1) Encourage the young dog to fetch things, throwing a stock or rolling a ball which it will instantly want to chase. 
2) Do not ask the young dog to bring back the stick or ball : when it has let go of it, pick it up and throw it again. 

The dog of its own accord will bring it back close to you as soon as it realizes that you will throw it for it again. Do not play this game for too long as it will tire the puppy out : stop ( by hiding the stick or ball) when the dog is still full of energy. Make the process of learning and co-operating an enjoyable one, as if the puppy were one of a pack. 

3) When the dog starts to be quite good at fetching things, and comes back to you with the object in its mouth take short steps backward. Calling the dog to come close to you, and then command it sharply to lie down. 
4) Go up to it, stretching out one hand towards the object and offering the dog a titbit with the other. The dog will spontaneously let go of what is in its mouth ( which you must take at once) in order to swallow the food. 

At this stage you will be three-quarters of the way towards the training of a 17 week old dog and all done with two basic commands : the call, the command ‘Down!’. Improve the exercise with two new commands ‘Fetch!’ and ‘Drop!’ You must always give the command ‘Fetch!’ as you actually throw the object, repeating vigorously but in a quiet voice. ‘Fetch!’ ‘Fetch!’ ‘Fetch!’ As the dog comes towards you, holding the object in its mouth, give the command ‘Down!’ and just as the dog opens its mouth to let go of the object and take the titbit give the command ‘Drop!’ in this way, the dog’s ‘mechanical ‘ memory will repeat the movements it has learnt ( Fetching the object and dropping it) when it associates them with the commands ‘Fetch !’ and ‘Drop !’. At the same time its ‘affective’ memory will enable it to enjoy the exercise because of your words of praise and the titbit at the end of it all.
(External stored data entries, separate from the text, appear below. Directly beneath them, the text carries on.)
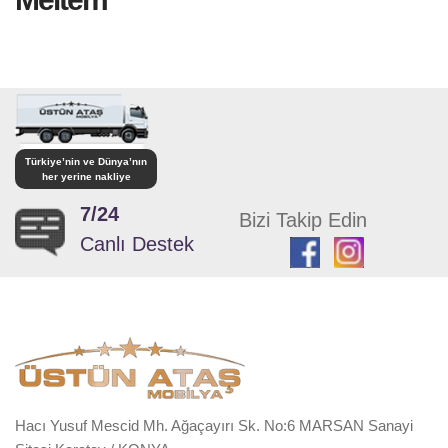
Türkiye’nin ve Dünya’nın
her yerine nakliye
7/24
Bizi Takip Edin
Canlı Destek
Hacı Yusuf Mescid Mh. Ağaçayırı Sk. No:6 MARSAN Sanayi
Here again, beware of ‘undesirable’ associations.

Note that good retrieving depends on you, not on the dog; all dogs retrieve or fetch of their own accord but must not be made nervous about doing so or find it an unpleasant experience, or be shouted at. It is quiet easy to get a puppy fetch things, and it is enough to improve its performance a little at a time to make it a fine retriever, all because of the four basic commands ‘Down !’. ‘Fetch !’ and ‘Drop !’.

A dog should bark and stop barking-when it is told to do so. For the hunter, barking can be very useful and for any working dog barking is a vital part of guard duties and of retrieving.

A family or companion dog must be quietened when it barks too often and without any good reason. A puppy’s first lesson in barking can be given when your are on the ground. If you keep it waiting, it will whine and yell and bark. At that precise moment give the command : ‘Bark !’ with a little patience it will be easy to make the dog understand what is wanted of it at its next meat-time. Its appetite will sharpen; it will soon get the message and bark whenever you want it to : before you give it a titbit, before you put on its collar for the walks it likes so much, and so on. In order to bark a dog has to put itself in the right mood.

It does not bark in the same way that people talk : a dog’s bark it like a bird’s song. If a dog turns wild it will no longer bark. When a puppy is barking of its own accord because it has heard a suspicious sound or seen a stranger, teach it to bark by giving it the command ‘Bark ! Bark !’. To stop the barking, give the command ‘No !’ ‘then Down !’ and close the dog’s mouth with your hand. Calm the dog down by stroking and patting it and generally distract it.

Outdoors drop a handful of earth on its muzzle with the command “no !’. This will work wonders. This is the end of the second programme for the 90 to 120 days old puppy.

This is the period when the young dog in the wild grasps the hierarchic structure and the establishes its own position of subordination. The two programmes help the trainee pup to put its natural abilities at the disposal of human beings, and this will be of benefit to it and to them. In fact, for a dog to be fulfilled and balanced it needs to express itself with people just as it would express itself in the pack. Its good training and ‘upbringing’, useful for us, is vital for the young dog.